■ Try it
Transcribe the passage of the speech on Britain and Europe from "Britain is in" to "since we joined.".

■ Selected extract

Britain is in Europe to stay. That is why we are debating so hotly the type of Europe we want to see. Sometimes there are disagreements between partners. It would be unusual if there were not! But differences can usually be worked through, as we are doing on the question of beef exports and measures to eradicate BSE--"Mad Cow Disease." The British press of course are always ready to attack so-called "barmy Brussels legislation." You may have seen the reports of EU bans on short bananas, bent cucumbers, square strawberries, and the classification of snails as "land-based fish" so that snail farmers could benefit from special EU funds. I can assure you that these are all myths--Euro-myths.
The reality is:
• U.K. trade with our European partners has increased 20-fold since we joined.
• U.K. business and financial services trebled their surplus with EU countries, from 1 billion pounds to 3 billion pounds in a decade.
• We are a magnet for inward investment. Forty per cent of all Japanese and U.S. investment in the EU comes to Britain; as does nearly half of all Canadian investment in the EU.
• The single European market has provided enormous opportunities for British business to expand in all sectors.
• We now sell snails and wine to the French, pizza and shoes to the Italians and chocolate to the Belgians! Who knows? We may end up selling beaver tails in Ottawa!
I began with a quote from a Canadian Senate report. Let me end with two more quotes. The first is from the former British Foreign Secretary, Douglas Hurd. Some of you may have read his article on Britain and Europe in The Globe and Mail last October. He said:
"Canada will perhaps find it easier than the U.S. to understand the plans taking shape in the European Union. You have found it awkward to reconcile two cultures and two languages. Our variety is far greater. The European answer will not be the Canadian answer or the American answer. But you should bear with us patiently. We are trying to create something unique--not a United States of Europe, but a union of European nations and peoples which banishes wars and trade wars in Europe, and makes it possible to work together without artificiality or dominance of one by another."

Page images and extracted text:
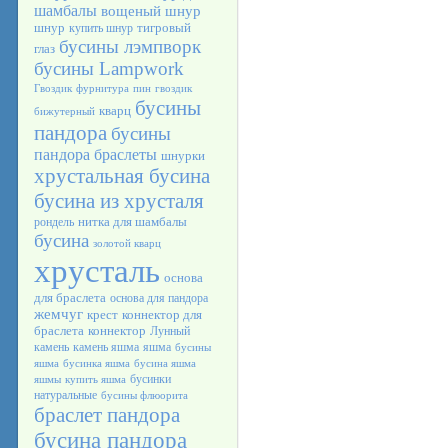
шамбалы
вощеный шнур
шнур
тигровый
купить шнур
бусины лэмпворк
глаз
бусины Lampwork
Гвоздик
фурнитура
пин
гвоздик
бусины
кварц
бижутерный
пандора
бусины
пандора браслеты
шнурки
хрустальная бусина
бусина из хрусталя
нитка для шамбалы
рондель
бусина
золотой кварц
хрусталь
основа
для браслета
основа для пандора
жемчуг
крест
коннектор для
браслета
коннектор
Лунный
камень
камень яшма
яшма
бусины
яшма
бусинка яшма
бусина яшма
бусинки
яшмы
купить яшма
натуральные
бусины флюорита
браслет пандора
бусина пандора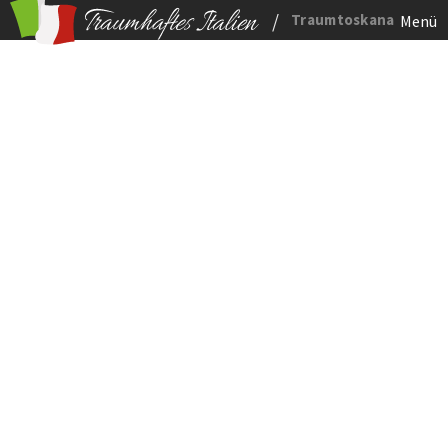
/
Traumtoskana
Menü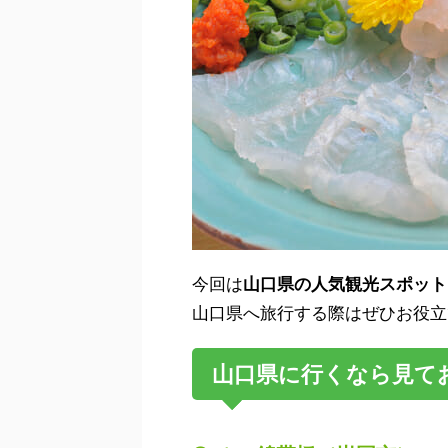
今回は
山口県の人気観光スポット
山口県へ旅行する際はぜひお役立
山口県に行くなら見て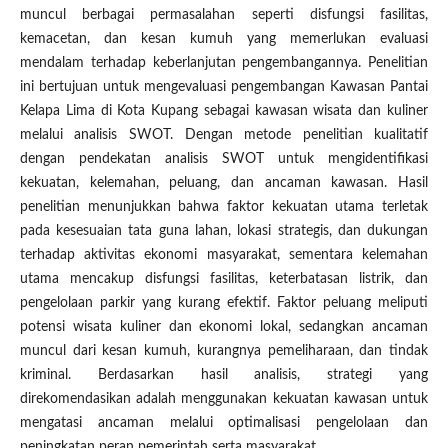
muncul berbagai permasalahan seperti disfungsi fasilitas,
kemacetan, dan kesan kumuh yang memerlukan evaluasi
mendalam terhadap keberlanjutan pengembangannya. Penelitian
ini bertujuan untuk mengevaluasi pengembangan Kawasan Pantai
Kelapa Lima di Kota Kupang sebagai kawasan wisata dan kuliner
melalui analisis SWOT. Dengan metode penelitian kualitatif
dengan pendekatan analisis SWOT untuk mengidentifikasi
kekuatan, kelemahan, peluang, dan ancaman kawasan. Hasil
penelitian menunjukkan bahwa faktor kekuatan utama terletak
pada kesesuaian tata guna lahan, lokasi strategis, dan dukungan
terhadap aktivitas ekonomi masyarakat, sementara kelemahan
utama mencakup disfungsi fasilitas, keterbatasan listrik, dan
pengelolaan parkir yang kurang efektif. Faktor peluang meliputi
potensi wisata kuliner dan ekonomi lokal, sedangkan ancaman
muncul dari kesan kumuh, kurangnya pemeliharaan, dan tindak
kriminal. Berdasarkan hasil analisis, strategi yang
direkomendasikan adalah menggunakan kekuatan kawasan untuk
mengatasi ancaman melalui optimalisasi pengelolaan dan
peningkatan peran pemerintah serta masyarakat.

■ Your solution
Britain is in Europe to stay. That is why we are debating so hotly the type of Europe we want to see. Sometimes there are disagreements between partners. It would be unusual if there were not! But differences can usually be worked through, as we are doing on the question of beef exports and measures to eradicate BSE--"Mad Cow Disease." The British press of course are always ready to attack so-called "barmy Brussels legislation." You may have seen the reports of EU bans on short bananas, bent cucumbers, square strawberries, and the classification of snails as "land-based fish" so that snail farmers could benefit from special EU funds. I can assure you that these are all myths--Euro-myths.
The reality is:
• U.K. trade with our European partners has increased 20-fold since we joined.